_BRIEF_:
Word for word, restate every line of the material.

_INPUT DATA_:

━━━

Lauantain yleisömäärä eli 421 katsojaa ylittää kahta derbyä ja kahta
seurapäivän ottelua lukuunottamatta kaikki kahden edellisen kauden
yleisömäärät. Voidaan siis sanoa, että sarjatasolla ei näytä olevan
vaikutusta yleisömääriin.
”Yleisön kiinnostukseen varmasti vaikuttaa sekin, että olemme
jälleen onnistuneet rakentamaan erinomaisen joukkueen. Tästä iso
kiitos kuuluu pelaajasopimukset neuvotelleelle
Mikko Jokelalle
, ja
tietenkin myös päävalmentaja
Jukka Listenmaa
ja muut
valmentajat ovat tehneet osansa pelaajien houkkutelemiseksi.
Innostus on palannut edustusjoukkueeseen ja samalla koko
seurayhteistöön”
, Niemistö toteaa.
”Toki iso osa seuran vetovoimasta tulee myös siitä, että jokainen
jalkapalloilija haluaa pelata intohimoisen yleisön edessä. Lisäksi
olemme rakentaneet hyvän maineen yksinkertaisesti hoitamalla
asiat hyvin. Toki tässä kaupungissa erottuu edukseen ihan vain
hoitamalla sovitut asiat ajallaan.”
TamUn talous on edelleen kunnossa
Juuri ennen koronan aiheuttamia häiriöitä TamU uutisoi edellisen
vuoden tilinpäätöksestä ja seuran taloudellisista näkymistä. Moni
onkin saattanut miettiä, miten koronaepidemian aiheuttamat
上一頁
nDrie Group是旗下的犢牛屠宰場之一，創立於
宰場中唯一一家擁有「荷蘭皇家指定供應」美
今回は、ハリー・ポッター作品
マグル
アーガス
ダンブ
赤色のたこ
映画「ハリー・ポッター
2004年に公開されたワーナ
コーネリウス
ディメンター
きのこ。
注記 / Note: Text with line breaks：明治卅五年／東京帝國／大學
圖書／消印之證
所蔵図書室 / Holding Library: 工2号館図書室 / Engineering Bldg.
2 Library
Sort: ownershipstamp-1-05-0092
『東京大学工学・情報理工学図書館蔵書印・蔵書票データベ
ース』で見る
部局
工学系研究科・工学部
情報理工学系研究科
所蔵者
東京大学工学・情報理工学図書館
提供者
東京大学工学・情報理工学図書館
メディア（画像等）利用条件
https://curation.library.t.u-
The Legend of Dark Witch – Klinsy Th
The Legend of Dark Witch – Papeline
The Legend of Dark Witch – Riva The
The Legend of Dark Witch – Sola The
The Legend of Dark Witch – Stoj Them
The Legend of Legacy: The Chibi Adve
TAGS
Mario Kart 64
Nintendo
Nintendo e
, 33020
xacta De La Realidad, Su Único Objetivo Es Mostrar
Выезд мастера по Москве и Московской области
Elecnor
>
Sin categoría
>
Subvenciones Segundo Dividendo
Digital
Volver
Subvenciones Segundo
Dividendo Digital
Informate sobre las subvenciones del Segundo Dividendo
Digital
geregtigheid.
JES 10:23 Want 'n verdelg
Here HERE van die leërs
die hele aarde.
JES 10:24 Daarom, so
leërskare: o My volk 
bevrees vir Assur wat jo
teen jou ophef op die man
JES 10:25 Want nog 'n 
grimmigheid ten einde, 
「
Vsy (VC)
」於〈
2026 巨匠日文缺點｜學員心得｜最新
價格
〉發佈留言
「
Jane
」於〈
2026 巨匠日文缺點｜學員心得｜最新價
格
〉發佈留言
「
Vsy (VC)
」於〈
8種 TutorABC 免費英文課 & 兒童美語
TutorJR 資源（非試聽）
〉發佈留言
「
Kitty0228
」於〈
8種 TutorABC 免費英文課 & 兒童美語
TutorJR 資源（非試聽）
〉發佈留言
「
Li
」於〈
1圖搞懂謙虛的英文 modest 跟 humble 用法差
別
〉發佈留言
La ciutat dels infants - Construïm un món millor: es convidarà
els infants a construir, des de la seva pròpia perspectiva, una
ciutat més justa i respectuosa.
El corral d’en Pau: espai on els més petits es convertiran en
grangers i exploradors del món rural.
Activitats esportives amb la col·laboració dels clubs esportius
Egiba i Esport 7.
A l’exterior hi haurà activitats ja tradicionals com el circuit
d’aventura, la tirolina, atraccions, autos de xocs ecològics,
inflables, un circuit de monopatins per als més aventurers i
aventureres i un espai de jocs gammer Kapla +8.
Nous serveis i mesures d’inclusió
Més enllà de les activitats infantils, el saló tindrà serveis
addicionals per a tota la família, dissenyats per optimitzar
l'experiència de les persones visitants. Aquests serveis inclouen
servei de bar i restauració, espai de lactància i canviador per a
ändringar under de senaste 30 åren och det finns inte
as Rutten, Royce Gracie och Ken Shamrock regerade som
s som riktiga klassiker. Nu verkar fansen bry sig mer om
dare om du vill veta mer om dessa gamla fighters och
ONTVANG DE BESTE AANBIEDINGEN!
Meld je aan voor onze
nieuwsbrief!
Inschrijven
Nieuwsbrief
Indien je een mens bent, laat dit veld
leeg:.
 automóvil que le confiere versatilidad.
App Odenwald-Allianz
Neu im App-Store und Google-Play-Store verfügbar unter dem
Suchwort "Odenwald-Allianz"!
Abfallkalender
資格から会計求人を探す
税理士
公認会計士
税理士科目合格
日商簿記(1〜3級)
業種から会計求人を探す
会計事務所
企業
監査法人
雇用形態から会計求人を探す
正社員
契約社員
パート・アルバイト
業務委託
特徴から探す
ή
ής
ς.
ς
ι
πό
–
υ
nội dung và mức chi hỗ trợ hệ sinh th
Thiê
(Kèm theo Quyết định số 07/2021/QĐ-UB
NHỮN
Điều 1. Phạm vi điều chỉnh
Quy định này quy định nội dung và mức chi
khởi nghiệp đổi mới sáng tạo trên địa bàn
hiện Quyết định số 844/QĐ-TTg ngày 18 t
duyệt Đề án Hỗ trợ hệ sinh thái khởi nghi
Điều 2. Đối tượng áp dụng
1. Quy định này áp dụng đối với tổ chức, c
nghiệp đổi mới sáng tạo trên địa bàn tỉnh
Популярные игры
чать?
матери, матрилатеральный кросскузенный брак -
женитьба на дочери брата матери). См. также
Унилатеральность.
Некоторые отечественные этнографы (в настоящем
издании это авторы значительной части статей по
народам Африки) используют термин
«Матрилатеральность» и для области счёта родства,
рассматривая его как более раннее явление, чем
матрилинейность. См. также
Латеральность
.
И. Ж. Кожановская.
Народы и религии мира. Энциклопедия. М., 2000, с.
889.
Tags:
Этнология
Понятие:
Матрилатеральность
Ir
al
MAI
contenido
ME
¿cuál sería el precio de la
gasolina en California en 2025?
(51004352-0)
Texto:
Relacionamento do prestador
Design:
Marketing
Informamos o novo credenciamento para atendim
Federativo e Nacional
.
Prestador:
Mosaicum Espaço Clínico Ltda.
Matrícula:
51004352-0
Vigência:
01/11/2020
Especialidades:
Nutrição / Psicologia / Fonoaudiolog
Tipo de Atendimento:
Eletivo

━━━

_REPLY_:
Lauantain yleisömäärä eli 421 katsojaa ylittää kahta derbyä ja kahta
seurapäivän ottelua lukuunottamatta kaikki kahden edellisen kauden
yleisömäärät. Voidaan siis sanoa, että sarjatasolla ei näytä olevan
vaikutusta yleisömääriin.
”Yleisön kiinnostukseen varmasti vaikuttaa sekin, että olemme
jälleen onnistuneet rakentamaan erinomaisen joukkueen. Tästä iso
kiitos kuuluu pelaajasopimukset neuvotelleelle
Mikko Jokelalle
, ja
tietenkin myös päävalmentaja
Jukka Listenmaa
ja muut
valmentajat ovat tehneet osansa pelaajien houkkutelemiseksi.
Innostus on palannut edustusjoukkueeseen ja samalla koko
seurayhteistöön”
, Niemistö toteaa.
”Toki iso osa seuran vetovoimasta tulee myös siitä, että jokainen
jalkapalloilija haluaa pelata intohimoisen yleisön edessä. Lisäksi
olemme rakentaneet hyvän maineen yksinkertaisesti hoitamalla
asiat hyvin. Toki tässä kaupungissa erottuu edukseen ihan vain
hoitamalla sovitut asiat ajallaan.”
TamUn talous on edelleen kunnossa
Juuri ennen koronan aiheuttamia häiriöitä TamU uutisoi edellisen
vuoden tilinpäätöksestä ja seuran taloudellisista näkymistä. Moni
onkin saattanut miettiä, miten koronaepidemian aiheuttamat
上一頁
nDrie Group是旗下的犢牛屠宰場之一，創立於
宰場中唯一一家擁有「荷蘭皇家指定供應」美
今回は、ハリー・ポッター作品
マグル
アーガス
ダンブ
赤色のたこ
映画「ハリー・ポッター
2004年に公開されたワーナ
コーネリウス
ディメンター
きのこ。
注記 / Note: Text with line breaks：明治卅五年／東京帝國／大學
圖書／消印之證
所蔵図書室 / Holding Library: 工2号館図書室 / Engineering Bldg.
2 Library
Sort: ownershipstamp-1-05-0092
『東京大学工学・情報理工学図書館蔵書印・蔵書票データベ
ース』で見る
部局
工学系研究科・工学部
情報理工学系研究科
所蔵者
東京大学工学・情報理工学図書館
提供者
東京大学工学・情報理工学図書館
メディア（画像等）利用条件
https://curation.library.t.u-
The Legend of Dark Witch – Klinsy Th
The Legend of Dark Witch – Papeline
The Legend of Dark Witch – Riva The
The Legend of Dark Witch – Sola The
The Legend of Dark Witch – Stoj Them
The Legend of Legacy: The Chibi Adve
TAGS
Mario Kart 64
Nintendo
Nintendo e
, 33020
xacta De La Realidad, Su Único Objetivo Es Mostrar
Выезд мастера по Москве и Московской области
Elecnor
>
Sin categoría
>
Subvenciones Segundo Dividendo
Digital
Volver
Subvenciones Segundo
Dividendo Digital
Informate sobre las subvenciones del Segundo Dividendo
Digital
geregtigheid.
JES 10:23 Want 'n verdelg
Here HERE van die leërs
die hele aarde.
JES 10:24 Daarom, so
leërskare: o My volk 
bevrees vir Assur wat jo
teen jou ophef op die man
JES 10:25 Want nog 'n 
grimmigheid ten einde, 
「
Vsy (VC)
」於〈
2026 巨匠日文缺點｜學員心得｜最新
價格
〉發佈留言
「
Jane
」於〈
2026 巨匠日文缺點｜學員心得｜最新價
格
〉發佈留言
「
Vsy (VC)
」於〈
8種 TutorABC 免費英文課 & 兒童美語
TutorJR 資源（非試聽）
〉發佈留言
「
Kitty0228
」於〈
8種 TutorABC 免費英文課 & 兒童美語
TutorJR 資源（非試聽）
〉發佈留言
「
Li
」於〈
1圖搞懂謙虛的英文 modest 跟 humble 用法差
別
〉發佈留言
La ciutat dels infants - Construïm un món millor: es convidarà
els infants a construir, des de la seva pròpia perspectiva, una
ciutat més justa i respectuosa.
El corral d’en Pau: espai on els més petits es convertiran en
grangers i exploradors del món rural.
Activitats esportives amb la col·laboració dels clubs esportius
Egiba i Esport 7.
A l’exterior hi haurà activitats ja tradicionals com el circuit
d’aventura, la tirolina, atraccions, autos de xocs ecològics,
inflables, un circuit de monopatins per als més aventurers i
aventureres i un espai de jocs gammer Kapla +8.
Nous serveis i mesures d’inclusió
Més enllà de les activitats infantils, el saló tindrà serveis
addicionals per a tota la família, dissenyats per optimitzar
l'experiència de les persones visitants. Aquests serveis inclouen
servei de bar i restauració, espai de lactància i canviador per a
ändringar under de senaste 30 åren och det finns inte
as Rutten, Royce Gracie och Ken Shamrock regerade som
s som riktiga klassiker. Nu verkar fansen bry sig mer om
dare om du vill veta mer om dessa gamla fighters och
ONTVANG DE BESTE AANBIEDINGEN!
Meld je aan voor onze
nieuwsbrief!
Inschrijven
Nieuwsbrief
Indien je een mens bent, laat dit veld
leeg:.
 automóvil que le confiere versatilidad.
App Odenwald-Allianz
Neu im App-Store und Google-Play-Store verfügbar unter dem
Suchwort "Odenwald-Allianz"!
Abfallkalender
資格から会計求人を探す
税理士
公認会計士
税理士科目合格
日商簿記(1〜3級)
業種から会計求人を探す
会計事務所
企業
監査法人
雇用形態から会計求人を探す
正社員
契約社員
パート・アルバイト
業務委託
特徴から探す
ή
ής
ς.
ς
ι
πό
–
υ
nội dung và mức chi hỗ trợ hệ sinh th
Thiê
(Kèm theo Quyết định số 07/2021/QĐ-UB
NHỮN
Điều 1. Phạm vi điều chỉnh
Quy định này quy định nội dung và mức chi
khởi nghiệp đổi mới sáng tạo trên địa bàn
hiện Quyết định số 844/QĐ-TTg ngày 18 t
duyệt Đề án Hỗ trợ hệ sinh thái khởi nghi
Điều 2. Đối tượng áp dụng
1. Quy định này áp dụng đối với tổ chức, c
nghiệp đổi mới sáng tạo trên địa bàn tỉnh
Популярные игры
чать?
матери, матрилатеральный кросскузенный брак -
женитьба на дочери брата матери). См. также
Унилатеральность.
Некоторые отечественные этнографы (в настоящем
издании это авторы значительной части статей по
народам Африки) используют термин
«Матрилатеральность» и для области счёта родства,
рассматривая его как более раннее явление, чем
матрилинейность. См. также
Латеральность
.
И. Ж. Кожановская.
Народы и религии мира. Энциклопедия. М., 2000, с.
889.
Tags:
Этнология
Понятие:
Матрилатеральность
Ir
al
MAI
contenido
ME
¿cuál sería el precio de la
gasolina en California en 2025?
(51004352-0)
Texto:
Relacionamento do prestador
Design:
Marketing
Informamos o novo credenciamento para atendim
Federativo e Nacional
.
Prestador:
Mosaicum Espaço Clínico Ltda.
Matrícula:
51004352-0
Vigência:
01/11/2020
Especialidades:
Nutrição / Psicologia / Fonoaudiolog
Tipo de Atendimento:
Eletivo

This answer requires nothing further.